Currently, we don't have a robust and integrated 'clouds-to-coast' framework for coastal flood risk. The interactions between the atmosphere, oceans and coasts are poorly understood. There are large uncertainties in the performance of sea defences and predictions of coastal flood risk in extreme conditions.

Within the FREE programme, NERC has funded the Ensemble Prediction of Inundation Risk and Uncertainty arising from Scour (EPIRUS) project to bring together a team of hydrometeorologists, oceanographers and coastal engineers. Dr Qingping Zou is the principal investigator and co-investigators are Professor Dominic Reeve and Dr Shunqi Pan at the Coastal Engineering Research Group of University of Plymouth.

Predictions by ensemble

We are collaborating with a team from the University of Bristol led by Professor Ian Cluckie (now at Swansea University) and Proudman Oceanographic Laboratory as well as industrial and public-sector partners including the Halcrow Group and the New Forest District Council.

By bringing together models of atmospheric weather conditions, waves, surge and tide propagation, and physical changes near the shore, we hope to create a new way of predicting coastal flooding. The system will let us better quantify the risk that defences will fail during extreme storms. In particular, this project will focus on processes leading to flooding due to failure of defences; that is, toe scour and wave overtopping.

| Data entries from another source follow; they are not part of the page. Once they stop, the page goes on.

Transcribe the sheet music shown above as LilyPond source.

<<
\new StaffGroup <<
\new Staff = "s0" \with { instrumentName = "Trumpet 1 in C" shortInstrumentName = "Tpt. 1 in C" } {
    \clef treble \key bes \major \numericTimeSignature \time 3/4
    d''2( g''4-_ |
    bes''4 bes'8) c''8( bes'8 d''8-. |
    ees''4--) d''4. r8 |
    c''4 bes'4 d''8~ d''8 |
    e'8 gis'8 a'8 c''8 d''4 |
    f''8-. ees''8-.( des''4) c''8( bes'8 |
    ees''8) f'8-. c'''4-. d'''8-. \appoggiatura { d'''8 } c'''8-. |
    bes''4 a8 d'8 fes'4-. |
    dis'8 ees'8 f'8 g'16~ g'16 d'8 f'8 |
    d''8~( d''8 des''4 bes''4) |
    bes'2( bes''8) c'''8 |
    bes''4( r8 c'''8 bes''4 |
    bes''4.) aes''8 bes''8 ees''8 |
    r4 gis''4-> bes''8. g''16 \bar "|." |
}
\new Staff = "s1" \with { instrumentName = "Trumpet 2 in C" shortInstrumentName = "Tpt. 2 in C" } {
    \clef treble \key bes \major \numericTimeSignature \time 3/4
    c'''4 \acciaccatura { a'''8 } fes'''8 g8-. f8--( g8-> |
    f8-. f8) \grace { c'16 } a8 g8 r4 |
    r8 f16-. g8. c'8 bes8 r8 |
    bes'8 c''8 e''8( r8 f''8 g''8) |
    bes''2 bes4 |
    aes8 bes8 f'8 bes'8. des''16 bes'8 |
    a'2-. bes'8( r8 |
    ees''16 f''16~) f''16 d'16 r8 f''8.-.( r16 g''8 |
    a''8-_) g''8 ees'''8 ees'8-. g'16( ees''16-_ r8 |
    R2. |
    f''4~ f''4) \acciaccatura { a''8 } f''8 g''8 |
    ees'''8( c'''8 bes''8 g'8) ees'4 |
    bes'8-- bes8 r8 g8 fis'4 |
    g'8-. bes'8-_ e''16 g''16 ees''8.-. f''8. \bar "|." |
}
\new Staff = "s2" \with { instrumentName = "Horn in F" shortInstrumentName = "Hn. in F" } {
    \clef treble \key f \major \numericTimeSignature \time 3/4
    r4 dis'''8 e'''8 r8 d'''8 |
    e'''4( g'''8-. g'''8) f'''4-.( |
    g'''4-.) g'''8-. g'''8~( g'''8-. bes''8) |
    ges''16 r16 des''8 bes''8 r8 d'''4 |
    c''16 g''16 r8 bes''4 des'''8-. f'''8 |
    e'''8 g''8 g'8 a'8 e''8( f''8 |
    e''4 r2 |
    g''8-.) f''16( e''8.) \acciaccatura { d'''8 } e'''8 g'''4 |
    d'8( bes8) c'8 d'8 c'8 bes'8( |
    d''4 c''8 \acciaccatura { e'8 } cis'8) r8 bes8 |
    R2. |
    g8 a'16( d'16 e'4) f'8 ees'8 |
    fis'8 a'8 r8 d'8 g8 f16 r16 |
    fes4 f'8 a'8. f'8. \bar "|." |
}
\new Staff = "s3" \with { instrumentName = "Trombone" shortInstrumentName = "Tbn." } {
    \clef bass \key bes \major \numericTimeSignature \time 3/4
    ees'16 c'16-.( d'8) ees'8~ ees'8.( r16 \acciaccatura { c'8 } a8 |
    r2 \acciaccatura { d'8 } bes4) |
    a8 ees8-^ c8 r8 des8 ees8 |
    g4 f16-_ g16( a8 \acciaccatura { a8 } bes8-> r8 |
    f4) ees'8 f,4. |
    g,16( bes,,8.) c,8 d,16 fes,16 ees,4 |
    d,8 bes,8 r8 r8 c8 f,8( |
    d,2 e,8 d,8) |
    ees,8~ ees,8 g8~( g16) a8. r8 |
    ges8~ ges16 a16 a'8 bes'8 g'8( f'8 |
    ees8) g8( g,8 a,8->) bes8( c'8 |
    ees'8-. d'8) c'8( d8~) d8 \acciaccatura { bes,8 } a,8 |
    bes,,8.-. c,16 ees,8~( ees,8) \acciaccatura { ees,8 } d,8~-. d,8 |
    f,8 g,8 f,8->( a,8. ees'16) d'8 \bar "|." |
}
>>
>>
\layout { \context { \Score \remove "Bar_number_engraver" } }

We use an 'ensemble' approach to improve predictions. The Monte Carlo simulation is one well-known example of an ensemble prediction system. These systems are now common in weather forecasting, but are not widely used in coastal engineering.


Overtopping is when water passes over the top of the sea defence crest line

Weather forecasting systems are chaotic. A small error in the initial conditions, say wind speed or direction, or entering a slightly lower land-surface temperature in some areas, can amplify rapidly with time. At present, we can forecast major weather patterns reasonably well up to about three days ahead. Beyond that uncertainties in the forecasts can become so large that the forecast is no longer meaningful.

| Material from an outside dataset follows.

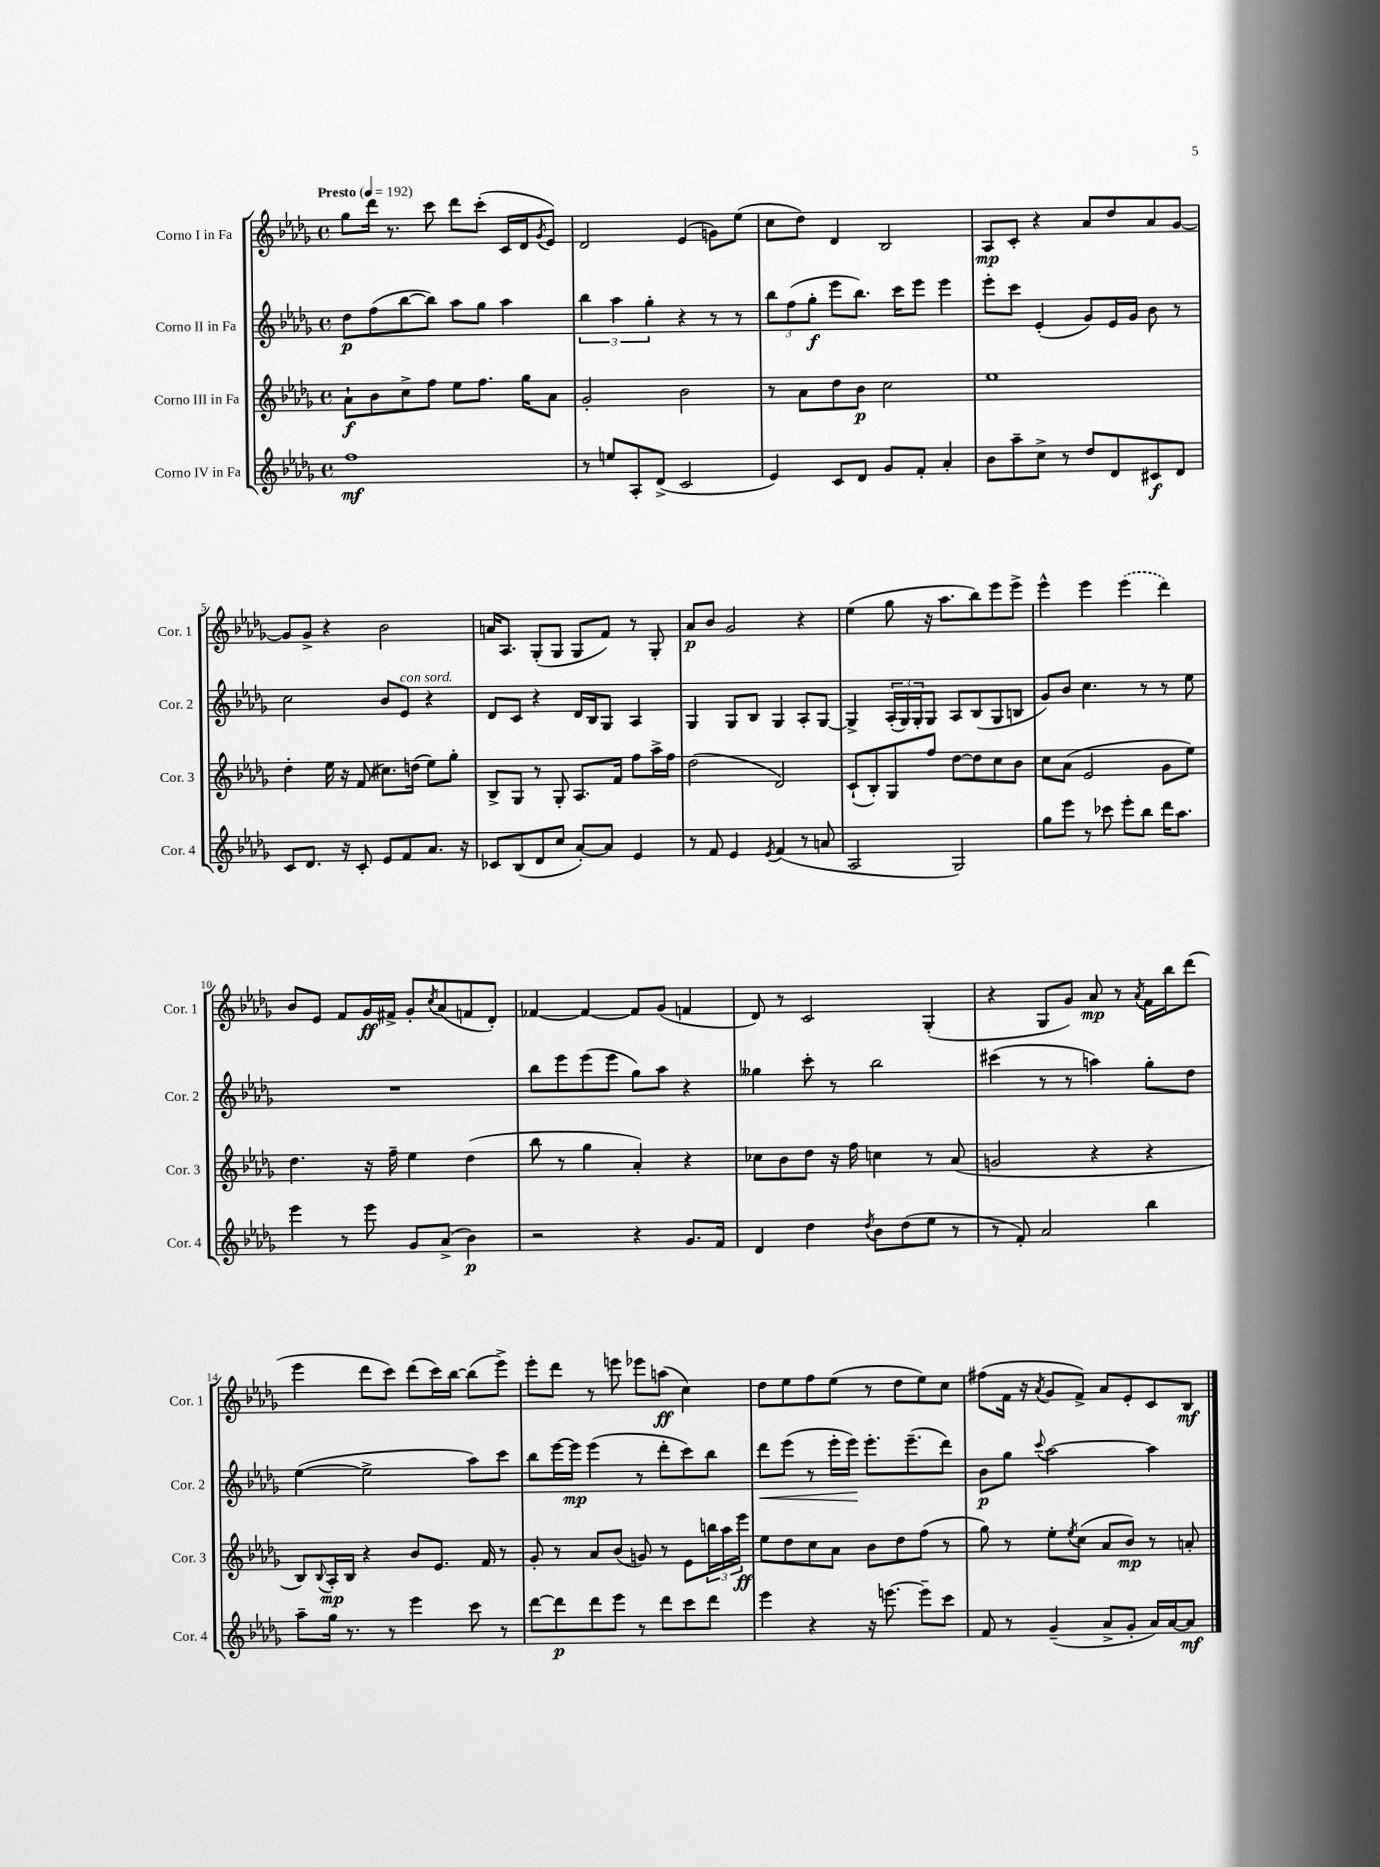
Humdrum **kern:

With ensemble forecasting, instead of running just a single forecast, we run the model many times from slightly different starting conditions. The complete set of forecasts is referred to as the ensemble and individual forecasts within it as ensemble members.

This type of ensemble prediction approach allows us to estimate the relative probabilities of different outcomes and so improve our understanding of the reliability of results. This approach also provides a measure of the uncertainty associated with predictions. Extreme events are rare, and ensemble predictions are more likely to capture them than conventional forecasts.

This three-year project started in early 2007 and consists of three strands: meteorological modelling; regional scale wave and surge modelling; and surf zone hydrodynamic and morphological modelling.

One of the issues is to make global climate predictions for this century meaningful to the UK. We are developing a linked set of numerical models to apply global atmospheric predictions to a UK scale. From this we want to predict the associated sea surges, tide and waves, simulate wave propagation into shallow water and show what happens when these waves hit sea walls and the beach. These models will be used to create a set of physically possible outcomes (the ensemble) from which uncertainties in flood predictions can be quantified.

Predictions of beach and sea defence response to each ensemble of storms will establish a statistical description of the ensemble coastal flood risk arising from overtopping and scour.

This ensemble system will then let us assess the uncertainty in predicting overtopping and scour as well as the associated coastal flooding, which is particularly large during extreme events. The modelling results will help evaluate how suitable the way we currently design coastal defences is for future extreme events. We will gain an improved understanding of the combined risks of scour and overtopping, together with a measure of the uncertainty in predicting them

Dr Qingping Zou is principal investigator for the EPIRUS project and senior lecturer in coastal engineering at the University of Plymouth. Dominic Reeve is professor of coastal dynamics at the University of Plymouth.